PADAS configurations:

  • Winlogbeat Sysmon Transformation: This is a set of configuration items (Tasks) that convert Winlogbeat Sysmon formatted data to Padas Datamodel so that any pertinent rule can be applied, such as Apply Rules Configuration task (before using Apply Rules Configuration task, add this rule set from Rules).

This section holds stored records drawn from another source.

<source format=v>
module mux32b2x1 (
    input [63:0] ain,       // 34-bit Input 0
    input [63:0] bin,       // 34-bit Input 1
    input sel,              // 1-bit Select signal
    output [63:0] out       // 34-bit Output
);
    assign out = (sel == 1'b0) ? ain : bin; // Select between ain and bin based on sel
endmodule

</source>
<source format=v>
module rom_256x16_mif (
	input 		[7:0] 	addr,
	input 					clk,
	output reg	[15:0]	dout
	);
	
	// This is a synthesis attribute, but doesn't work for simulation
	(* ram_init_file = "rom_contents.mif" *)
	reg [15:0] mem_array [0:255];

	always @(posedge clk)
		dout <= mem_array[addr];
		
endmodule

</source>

  • Out-of-the-box PADAS Rules: This sample JSON configuration contains MITRE ATT&CK relevant rules, which are tested and verified with the above example configurations. You can upload this file via Rules view to quickly get started. For any other input, it's recommended to perform transformations to match the applicable data model and PDL query to achieve standardization.

Splunk

Splunk can act as a Kafka Consumer for further analysis of Padas Alerts (populated via APPLY_RULES task function) or any other topic. Padas and Splunk integration can be accomplished seamlessly with Splunk Sink Connector and alerts can utilize Technology Add-on for Padas. Splunk Sink Connector needs to be installed on Confluent Kafka and TA-Padas will need to be installed on Splunk Search Head(s). Please follow the instructions within the links on how to properly install.

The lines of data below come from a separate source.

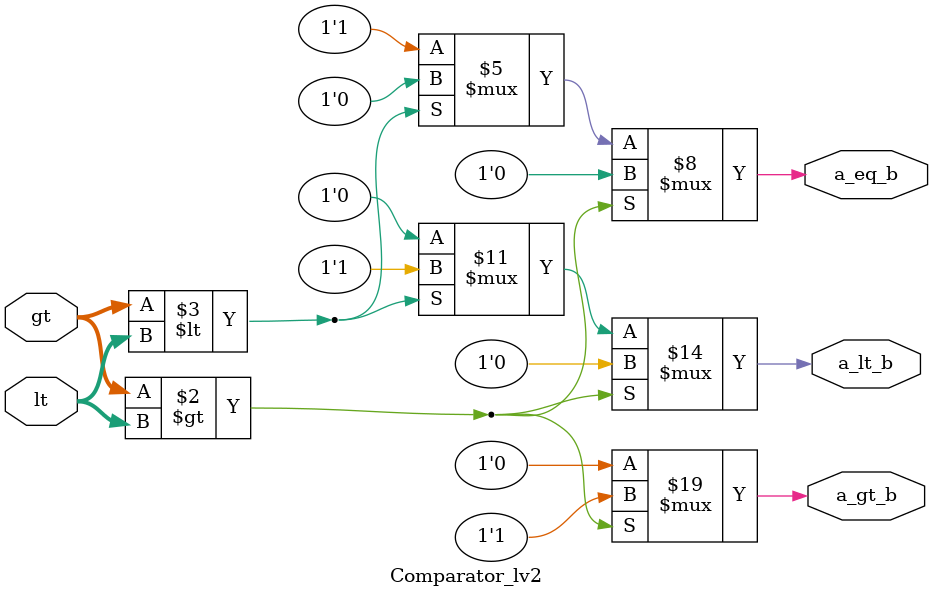
<source format=v>
module Comparator_lv2(gt,lt,a_gt_b,a_eq_b,a_lt_b);

input[3:0] gt;
input[3:0] lt;

output a_gt_b;
output a_eq_b;
output a_lt_b;

reg a_gt_b , a_eq_b , a_lt_b;

always @(*)
begin
  if( gt > lt) // Note assign should be be used in if_else
    begin //Every reg must be assigned some sort of value in statement,otherwise
    //They might become floating variables.
    
     a_gt_b <=#3 1; //<= would execute the program concurrently i.e. non-blocking
     a_lt_b <=#4 0; //For combinational circuit, since they are all executing concurrently
     a_eq_b <=#5 0; //We should use non blocking, unless they are executed sequentially
                    //Using them wrong might lead to register receving the wrong value
    end 
  else if(gt < lt)
    begin
     
     a_gt_b <=#3 0;
     a_lt_b <=#4 1;
     a_eq_b <=#5 0;

    end  
  else
    begin
     
     a_gt_b <=#3 0;
     a_lt_b <=#4 0;
     a_eq_b <=#5 1;

    end
end  

endmodule

</source>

An example configuration for Splunk Sink Connector can be found here: splunk-sink-connector-example.json

{
  "name": "SplunkSinkConnectorConnector_Padas",
  "config": {
    "connector.class": "com.splunk.kafka.connect.SplunkSinkConnector",
    "value.converter": "org.apache.kafka.connect.storage.StringConverter",
    "topics": "padas_alerts",
    "splunk.hec.token": "e8de5f0e-97b1-4485-b416-9391cbf89392",
    "splunk.hec.uri": "https://splunk-server:8088",
    "splunk.indexes": "padas",
    "splunk.sourcetypes": "padas:alert",
    "splunk.hec.ssl.validate.certs": "false"
  }
}

If the Splunk installation has MITRE ATT&CK App for Splunk, then any alert with MITRE ATT&CK annotations are automatically integrated also. Please refer to app documentation for details.